Streit um Paragraf 188: Soll die Beleidigung von Politikern strafbar bleiben?
Christina SorgatzStreit um Paragraf 188: Soll die Beleidigung von Politikern strafbar bleiben?
Die Debatte über Paragraf 188 des deutschen Strafgesetzbuchs (StGB) heizt sich vor der Justizministerkonferenz in Hamburg weiter auf. Das umstrittene Gesetz macht die Beleidigung von Politikern zu einer Straftat, doch die Forderungen nach seiner Abschaffung werden lauter. Politiker verschiedener Parteien sind uneins, ob die Regelung beibehalten, reformiert oder vollständig gestrichen werden soll.
Neue Brisanz erhielt die Diskussion, nachdem ein Gericht eine Person zu einer Geldstrafe verurteilt hatte, weil sie CDU-Chef Friedrich Merz als „Lügenfritz“ (Lügner) bezeichnet hatte. Der Fall zeigte, dass Paragraf 188, der Beleidigungen gegen Amtsträger unter Strafe stellt, weiterhin aktiv angewandt wird.
Der CDU-Abgeordnete Günter Krings signalisierte zwar Offenheit für eine Streichung des Paragrafen, lehnt aber eine Lockerung der Strafen für allgemeine Beleidigungen nach Paragraf 185 ab. Stattdessen schlägt er vor, verschärfte Strafen auf alle Formen von Beleidigungsdelikten auszuweiten.
Constanze Geiert, ebenfalls CDU-Mitglied, verfolgt einen anderen Ansatz: Sie will die allgemeine Beleidigungsvorschrift (Paragraf 185) reformieren und gleichzeitig Paragraf 188 entweder abschaffen oder einschränken. Ihr Ziel ist es, Meinungsfreiheit und Schutz vor Verleumdung in Einklang zu bringen.
Auf Seiten der Opposition plädiert die SPD-Politikerin Kathrin Wahlmann dafür, das Gesetz in seiner jetzigen Form beizubehalten. Sie kritisiert Bestrebungen zur Abschaffung von Paragraf 188 und betont dessen Bedeutung. Ihre Parteikollegin Carmen Wegge teilt diese Haltung. Sie warnt, dass eine Streichung des Paragrafen vor allem Kommunalpolitiker wie Stadträte und Bürgermeister schutzlos zurücklassen könnte – besonders angesichts der zunehmenden Angriffe auf Personen des öffentlichen Lebens.
Erik Marquardt von den Grünen spricht sich für die Abschaffung von Paragraf 188 aus, betont aber gleichzeitig die Notwendigkeit, Politiker vor tatsächlichen Bedrohungen oder Gewalt zu schützen. Der Justizminister von Niedersachsen unterstrich unterdessen, dass die Bekämpfung von Hassrede und Volksverhetzung weiterhin Priorität habe.

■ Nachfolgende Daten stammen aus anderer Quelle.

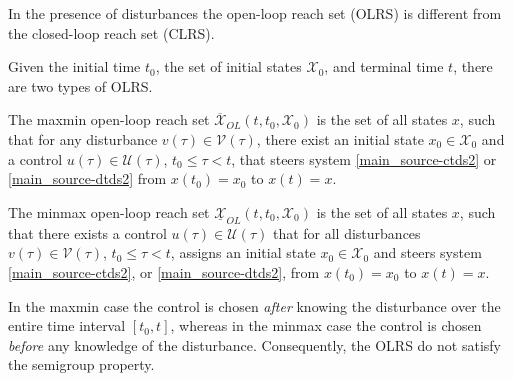 \documentclass[letterpaper,10pt,english]{sphinxmanual}
\begin{document}
In the presence of disturbances the open-loop reach set (OLRS) is
different from the closed-loop reach set (CLRS).

Given the initial time $t_0$, the set of initial states
${\mathcal X}_0$, and terminal time $t$, there are two types
of OLRS.

The maxmin open-loop reach set
$\overline{{\mathcal X}}_{OL}(t, t_0, {\mathcal X}_0)$ is the set
of all states $x$, such that for any disturbance
$v(\tau)\in{\mathcal V}(\tau)$, there exist an initial state
$x_0\in{\mathcal X}_0$ and a control
$u(\tau)\in{\mathcal U}(\tau)$, $t_0\leqslant\tau<t$, that
steers system \eqref{main_source-ctds2} or \eqref{main_source-dtds2} from $x(t_0)=x_0$ to
$x(t)=x$.

The minmax open-loop reach set
$\underline{{\mathcal X}}_{OL}(t, t_0, {\mathcal X}_0)$ is the set
of all states $x$, such that there exists a control
$u(\tau)\in{\mathcal U}(\tau)$ that for all disturbances
$v(\tau)\in{\mathcal V}(\tau)$, $t_0\leqslant\tau<t$,
assigns an initial state $x_0\in{\mathcal X}_0$ and steers system
\eqref{main_source-ctds2}, or \eqref{main_source-dtds2}, from $x(t_0)=x_0$ to $x(t)=x$.

In the maxmin case the control is chosen
\emph{after} knowing the disturbance over the entire time interval
$[t_0, t]$, whereas in the minmax case the control is chosen
\emph{before} any knowledge of the disturbance. Consequently, the OLRS do not
satisfy the semigroup property.
\end{document}
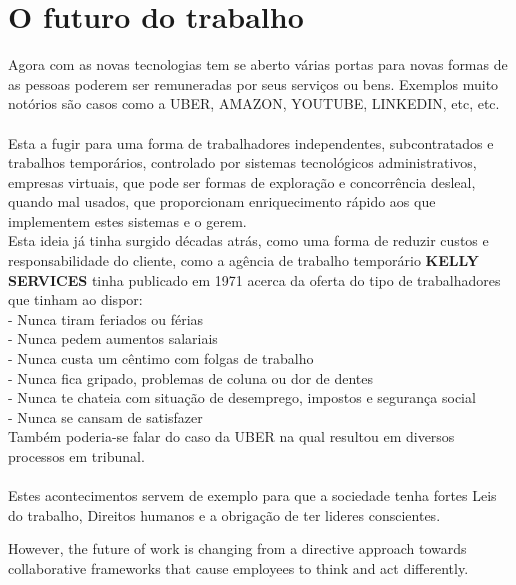\section{O futuro do trabalho}
\qquad Agora com as novas tecnologias tem se aberto várias portas para novas formas de as pessoas poderem ser remuneradas por seus serviços ou bens. Exemplos muito notórios são casos como a UBER, AMAZON, YOUTUBE, LINKEDIN, etc, etc.\\
\\
Esta a fugir para uma forma de trabalhadores independentes, subcontratados e trabalhos temporários, controlado por sistemas tecnológicos administrativos, empresas virtuais, que pode ser formas de exploração e concorrência desleal, quando mal usados, que proporcionam enriquecimento rápido aos que implementem estes sistemas e o gerem.\\
Esta ideia já tinha surgido décadas atrás, como uma forma de reduzir custos e responsabilidade do cliente, como a agência de trabalho temporário \textbf{KELLY SERVICES} tinha publicado em 1971 acerca da oferta do tipo de trabalhadores que tinham ao dispor:\cite{book_11}\\
\hspace*{.5cm} - Nunca tiram feriados ou férias\\
\hspace*{.5cm} - Nunca pedem aumentos salariais\\
\hspace*{.5cm} - Nunca custa um cêntimo com folgas de trabalho\\
\hspace*{.5cm} - Nunca fica gripado, problemas de coluna ou dor de dentes\\
\hspace*{.5cm} - Nunca te chateia com situação de desemprego, impostos e segurança social\\
\hspace*{.5cm} - Nunca se cansam de satisfazer\\
Também poderia-se falar do caso da UBER na qual resultou em diversos processos em tribunal.\\
\\ 
Estes acontecimentos servem de exemplo para que a sociedade tenha fortes Leis do trabalho, Direitos humanos e a obrigação de ter lideres conscientes.


However, the future of work is changing from a directive approach towards collaborative frameworks that cause employees to think and act differently.


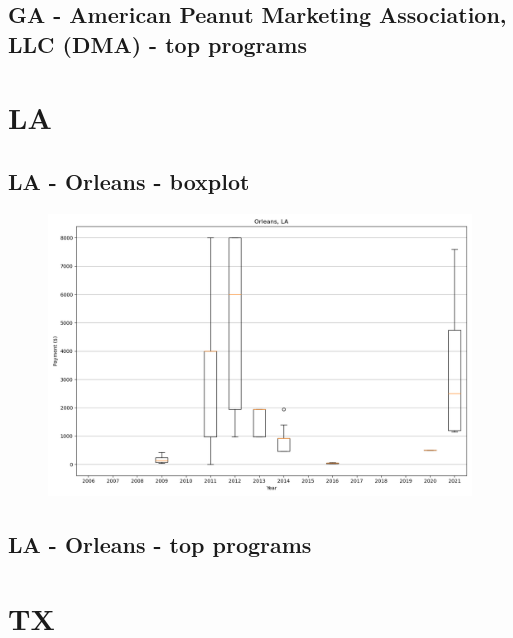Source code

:\subsection*{GA - American Peanut Marketing Association, LLC (DMA) - top programs}

\newpage
\section*{LA}
\subsection*{LA - Orleans - boxplot}
\begin{figure}[h]
\centering
\includegraphics[width=7in]{../output/boxplots/counties/Orleans-LA_boxplot.png}
\end{figure}


\subsection*{LA - Orleans - top programs}

\newpage
\section*{TX}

Auf der anstehenden Justizministerkonferenz in Hamburg wird über die Zukunft von Paragraf 188 entschieden. Die Abgeordneten müssen dabei die Sorgen um die Meinungsfreiheit gegen den Schutz von Amtsträgern vor Diffamierung abwägen. Das Ergebnis könnte prägen, wie Deutschland in den kommenden Jahren mit Beleidigungen gegen Politiker umgeht.